Herein, we report the case of a 45-year-old woman, with no notable general pathological or ophthalmological history, who consults for myodesopsia and visual blurring in the right eye, with rapid progression over 1 month.

The corrected visual acuity on admission was 8/10 OD and 10/10 OG.

The oculomotor examination including photomotor reflexe is normal.

The slit lamp examination (the anterior segment is normal with no signs of uveitis, no iridis rubeosis, normal eye pressure and a clear crystalline lens).

Examination of the anterior vitreous reveals a bilateral hematic Tyndall.

In the fundus examination, an intra vitreal and retrohyalohydian hemorrhage, spot hemorrhages and a vascular tortuosity, as well as the presence of uninhabited vessels and a typical peripheral fibrosis with a normal appearance of the macula and papilla in OD (Figure 1).

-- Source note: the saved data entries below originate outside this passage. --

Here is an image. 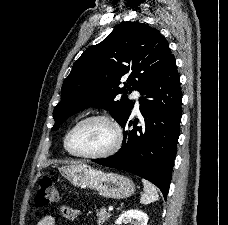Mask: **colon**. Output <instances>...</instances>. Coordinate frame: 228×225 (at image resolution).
Instances as JSON below:
<instances>
[{
  "instance_id": "colon-1",
  "label": "colon",
  "mask_w": 228,
  "mask_h": 225,
  "mask_svg": "<svg viewBox=\"0 0 228 225\" xmlns=\"http://www.w3.org/2000/svg\"><path fill=\"white\" fill-rule=\"evenodd\" d=\"M58 189L56 183L49 176H43L40 179V187L35 195V203L39 207L47 206L51 201L57 198Z\"/></svg>"
}]
</instances>
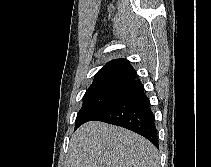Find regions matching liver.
<instances>
[{
    "label": "liver",
    "instance_id": "liver-1",
    "mask_svg": "<svg viewBox=\"0 0 211 167\" xmlns=\"http://www.w3.org/2000/svg\"><path fill=\"white\" fill-rule=\"evenodd\" d=\"M67 167H159V154L134 132L92 121L72 135Z\"/></svg>",
    "mask_w": 211,
    "mask_h": 167
}]
</instances>
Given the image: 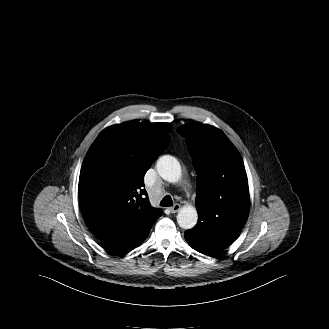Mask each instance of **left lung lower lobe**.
Masks as SVG:
<instances>
[{
    "mask_svg": "<svg viewBox=\"0 0 329 329\" xmlns=\"http://www.w3.org/2000/svg\"><path fill=\"white\" fill-rule=\"evenodd\" d=\"M242 228L228 227L212 239L199 237L192 230L185 232V240L196 251L215 256L227 248L240 234Z\"/></svg>",
    "mask_w": 329,
    "mask_h": 329,
    "instance_id": "obj_1",
    "label": "left lung lower lobe"
}]
</instances>
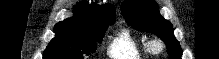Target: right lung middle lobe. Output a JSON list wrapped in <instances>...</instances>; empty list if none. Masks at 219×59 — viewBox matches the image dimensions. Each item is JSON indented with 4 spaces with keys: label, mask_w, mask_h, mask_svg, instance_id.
<instances>
[{
    "label": "right lung middle lobe",
    "mask_w": 219,
    "mask_h": 59,
    "mask_svg": "<svg viewBox=\"0 0 219 59\" xmlns=\"http://www.w3.org/2000/svg\"><path fill=\"white\" fill-rule=\"evenodd\" d=\"M107 28L56 24V36L44 51L43 59H84L95 52L96 43L102 41Z\"/></svg>",
    "instance_id": "right-lung-middle-lobe-1"
}]
</instances>
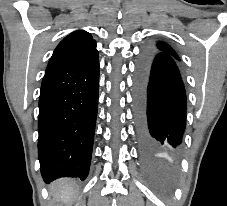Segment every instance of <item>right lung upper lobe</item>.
<instances>
[{
	"mask_svg": "<svg viewBox=\"0 0 227 206\" xmlns=\"http://www.w3.org/2000/svg\"><path fill=\"white\" fill-rule=\"evenodd\" d=\"M96 57H98V51L92 36L83 30L74 31L56 47L45 73L66 66L85 63Z\"/></svg>",
	"mask_w": 227,
	"mask_h": 206,
	"instance_id": "right-lung-upper-lobe-1",
	"label": "right lung upper lobe"
}]
</instances>
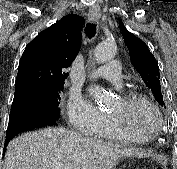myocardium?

Figure 1. OD retinography of multiple arterial aneurysms and preretinal macular and nasal hemorrhages with small peripapillary hemorrhages.

In OS, we note the presence of intravitreal hemorrhage and fibrovascular traction with spot hemorrhages and normal appearance of the macula and papilla in OS (Figure 2).

Figure 2. OG retinophotograph showing some vascular tortuosities and aneurysms in the upper part with hemorrhagic spot and intravitreal hemorrhage in the lower part.

Biological and radiological explorations have been carried out as part of the etiological diagnosis of a bilateral peripheral retinal ischemia complicated by neovascularization, tractional fibrosis and associated with vascular anomalies.

Nevertheless, the retinal photocoagulation treatment was carried out first (Figure 3).

Figure 3. Fibrovascular proliferation in the peripheral retina.Visible laser impacts (photocoagulation).

Fluorescein angiography shows multiple vascular anomalies of arterial aneurysm at bifurcations with peripheral retinal ischemia and neovascularization with the aspect of sea fan and capillary and arteriolar leaks (Figures 4-9).

Figure 4. Fluorescent angiography image showing extensive peripheral retinal ischemia and sea fun neovascularization.

Figure 5. Extended peripheral retinal ischemia.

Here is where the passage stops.